I'm looking to see if anyone has found any cheap USB accessible GPIO that might work with this device. I came across a few options most of them very expensive for what you get.http://www.fivemanconspiracy.com/node/45
Thought i'd update the thread; I picked up one of these modules, and so far it works well.
I /also/ got the GPIO working on the board itself, but my application would benefit from not having to cobble together an SDIO->wire interface.. something more permanent is better.
On the usb stick, there are 12 usable GPIO pins, broken into a set of 8 and a set of 4. It does not appear that you can use all 12 at once though.
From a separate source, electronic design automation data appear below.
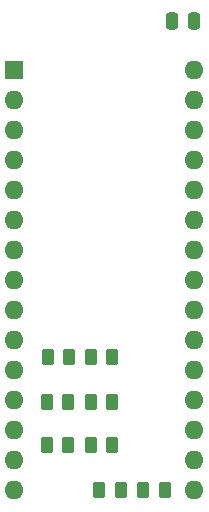
<source format=gbr>
%TF.GenerationSoftware,KiCad,Pcbnew,(6.0.11)*%
%TF.CreationDate,2023-02-11T15:14:05+01:00*%
%TF.ProjectId,gateway-nano-E01-ml01sp4,67617465-7761-4792-9d6e-616e6f2d4530,rev?*%
%TF.SameCoordinates,Original*%
%TF.FileFunction,Soldermask,Bot*%
%TF.FilePolarity,Negative*%
%FSLAX46Y46*%
G04 Gerber Fmt 4.6, Leading zero omitted, Abs format (unit mm)*
G04 Created by KiCad (PCBNEW (6.0.11)) date 2023-02-11 15:14:05*
%MOMM*%
%LPD*%
G01*
G04 APERTURE LIST*
G04 Aperture macros list*
%AMRoundRect*
0 Rectangle with rounded corners*
0 $1 Rounding radius*
0 $2 $3 $4 $5 $6 $7 $8 $9 X,Y pos of 4 corners*
0 Add a 4 corners polygon primitive as box body*
4,1,4,$2,$3,$4,$5,$6,$7,$8,$9,$2,$3,0*
0 Add four circle primitives for the rounded corners*
1,1,$1+$1,$2,$3*
1,1,$1+$1,$4,$5*
1,1,$1+$1,$6,$7*
1,1,$1+$1,$8,$9*
0 Add four rect primitives between the rounded corners*
20,1,$1+$1,$2,$3,$4,$5,0*
20,1,$1+$1,$4,$5,$6,$7,0*
20,1,$1+$1,$6,$7,$8,$9,0*
20,1,$1+$1,$8,$9,$2,$3,0*%
G04 Aperture macros list end*
%ADD10R,1.600000X1.600000*%
%ADD11O,1.600000X1.600000*%
%ADD12RoundRect,0.250000X-0.250000X-0.475000X0.250000X-0.475000X0.250000X0.475000X-0.250000X0.475000X0*%
%ADD13RoundRect,0.250000X-0.262500X-0.450000X0.262500X-0.450000X0.262500X0.450000X-0.262500X0.450000X0*%
%ADD14RoundRect,0.250000X0.262500X0.450000X-0.262500X0.450000X-0.262500X-0.450000X0.262500X-0.450000X0*%
G04 APERTURE END LIST*
D10*
%TO.C,A1*%
X114935000Y-86360000D03*
D11*
X114935000Y-88900000D03*
X114935000Y-91440000D03*
X114935000Y-93980000D03*
X114935000Y-96520000D03*
X114935000Y-99060000D03*
X114935000Y-101600000D03*
X114935000Y-104140000D03*
X114935000Y-106680000D03*
X114935000Y-109220000D03*
X114935000Y-111760000D03*
X114935000Y-114300000D03*
X114935000Y-116840000D03*
X114935000Y-119380000D03*
X114935000Y-121920000D03*
X130175000Y-121920000D03*
X130175000Y-119380000D03*
X130175000Y-116840000D03*
X130175000Y-114300000D03*
X130175000Y-111760000D03*
X130175000Y-109220000D03*
X130175000Y-106680000D03*
X130175000Y-104140000D03*
X130175000Y-101600000D03*
X130175000Y-99060000D03*
X130175000Y-96520000D03*
X130175000Y-93980000D03*
X130175000Y-91440000D03*
X130175000Y-88900000D03*
X130175000Y-86360000D03*
%TD*%
D12*
%TO.C,C1*%
X128275000Y-82169000D03*
X130175000Y-82169000D03*
%TD*%
D13*
%TO.C,R4*%
X117745500Y-110617000D03*
X119570500Y-110617000D03*
%TD*%
%TO.C,R6*%
X121412000Y-118110000D03*
X123237000Y-118110000D03*
%TD*%
%TO.C,R7*%
X121412000Y-114427000D03*
X123237000Y-114427000D03*
%TD*%
%TO.C,R8*%
X121412000Y-110617000D03*
X123237000Y-110617000D03*
%TD*%
D14*
%TO.C,R1*%
X127682000Y-121920000D03*
X125857000Y-121920000D03*
%TD*%
%TO.C,R5*%
X123952000Y-121920000D03*
X122127000Y-121920000D03*
%TD*%
D13*
%TO.C,R2*%
X117682000Y-118110000D03*
X119507000Y-118110000D03*
%TD*%
%TO.C,R3*%
X117682000Y-114427000D03*
X119507000Y-114427000D03*
%TD*%
M02*

</source>
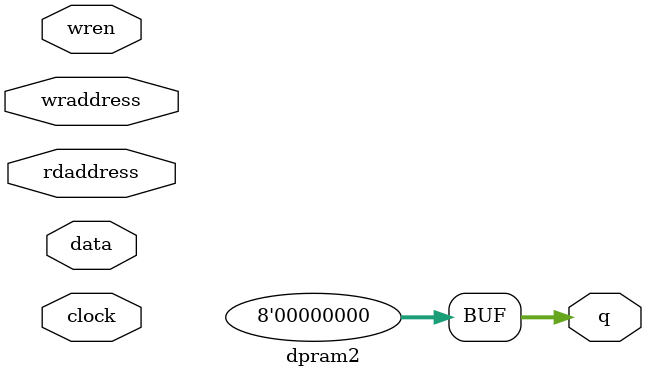
<source format=v>
module dpram2(	// file.cleaned.mlir:2:3
  input        clock,	// file.cleaned.mlir:2:24
  input  [7:0] data,	// file.cleaned.mlir:2:40
  input  [9:0] rdaddress,	// file.cleaned.mlir:2:55
               wraddress,	// file.cleaned.mlir:2:76
  input        wren,	// file.cleaned.mlir:2:97
  output [7:0] q	// file.cleaned.mlir:2:113
);

  assign q = 8'h0;	// file.cleaned.mlir:3:14, :4:5
endmodule


</source>
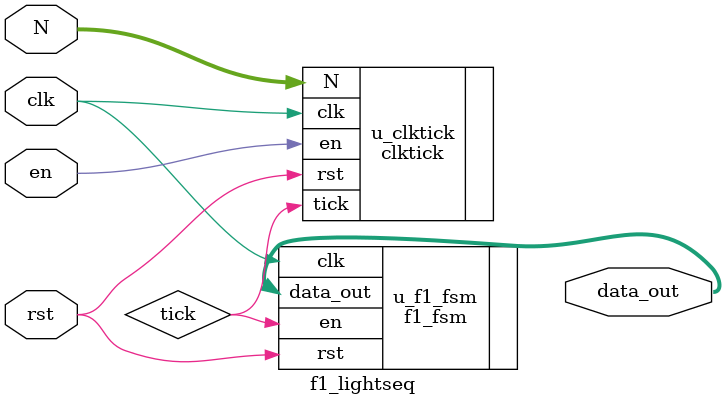
<source format=sv>
module f1_lightseq #(
    parameter WIDTH = 16
)(
    input   logic       rst,
    input   logic       en,
    input   logic       clk,
    input  logic [WIDTH-1:0] N,  
    output  logic [8:0] data_out
);

logic tick;

clktick #(.WIDTH(WIDTH)) u_clktick (
    .clk(clk),
    .rst(rst),
    .en(en),
    .N(N),
    .tick(tick)
);

f1_fsm u_f1_fsm (
    .rst(rst),
    .en(tick),
    .clk(clk),
    .data_out(data_out)
);

endmodule

</source>
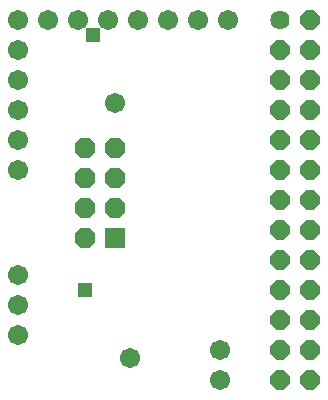
<source format=gbs>
G75*
%MOIN*%
%OFA0B0*%
%FSLAX24Y24*%
%IPPOS*%
%LPD*%
%AMOC8*
5,1,8,0,0,1.08239X$1,22.5*
%
%ADD10R,0.0680X0.0680*%
%ADD11OC8,0.0680*%
%ADD12C,0.0640*%
%ADD13OC8,0.0640*%
%ADD14C,0.0671*%
%ADD15R,0.0476X0.0476*%
D10*
X005180Y006430D03*
D11*
X005180Y007430D03*
X005180Y008430D03*
X005180Y009430D03*
X004180Y009430D03*
X004180Y008430D03*
X004180Y007430D03*
X004180Y006430D03*
D12*
X010680Y013680D03*
D13*
X010680Y012680D03*
X010680Y011680D03*
X010680Y010680D03*
X010680Y009680D03*
X010680Y008680D03*
X010680Y007680D03*
X010680Y006680D03*
X010680Y005680D03*
X010680Y004680D03*
X010680Y003680D03*
X010680Y002680D03*
X010680Y001680D03*
X011680Y001680D03*
X011680Y002680D03*
X011680Y003680D03*
X011680Y004680D03*
X011680Y005680D03*
X011680Y006680D03*
X011680Y007680D03*
X011680Y008680D03*
X011680Y009680D03*
X011680Y010680D03*
X011680Y011680D03*
X011680Y012680D03*
X011680Y013680D03*
D14*
X001930Y003180D03*
X001930Y004180D03*
X001930Y005180D03*
X001930Y008680D03*
X001930Y009680D03*
X001930Y010680D03*
X001930Y011680D03*
X001930Y012680D03*
X001930Y013680D03*
X002930Y013680D03*
X003930Y013680D03*
X004930Y013680D03*
X005930Y013680D03*
X006930Y013680D03*
X007930Y013680D03*
X008930Y013680D03*
X005180Y010930D03*
X008680Y002680D03*
X008680Y001680D03*
X005680Y002430D03*
D15*
X004180Y004680D03*
X004430Y013180D03*
M02*

</source>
The first 8 are in lieu of the normal serial function, and the second 4 you can use even if you're using the rest of the chip for serial IO. To get at the second 4 you have to change the eeprom, which doesn't seem to be documented under linux. They provide a windows flasher, but i don't have a windows box to test it on.
The programming is (as the marketing indicates) easy, using libftdi. There are bit-bang examples in the libftdi distribution.
I still need to see what sort of response time i can get out of it, to see if it will work as a dallas 1-wire master. The commands are just sent over USB, so it will depend on the speed of the bus, and the baudrate that the FTDI chip is running at (when you write GPIO bits, the new state takes effect when the baud clock ticks to the next signal)
The datasheet also mentions that when in bitbang mode, the baudrate is multiplied by 4.
There is both a standard USB port and a "mini" USB port on the plug. Not sure if they have the same functionality. I just got my plug yesterday and haven't played with it yet.
The mini-usb is for console/jtag access, not for devices.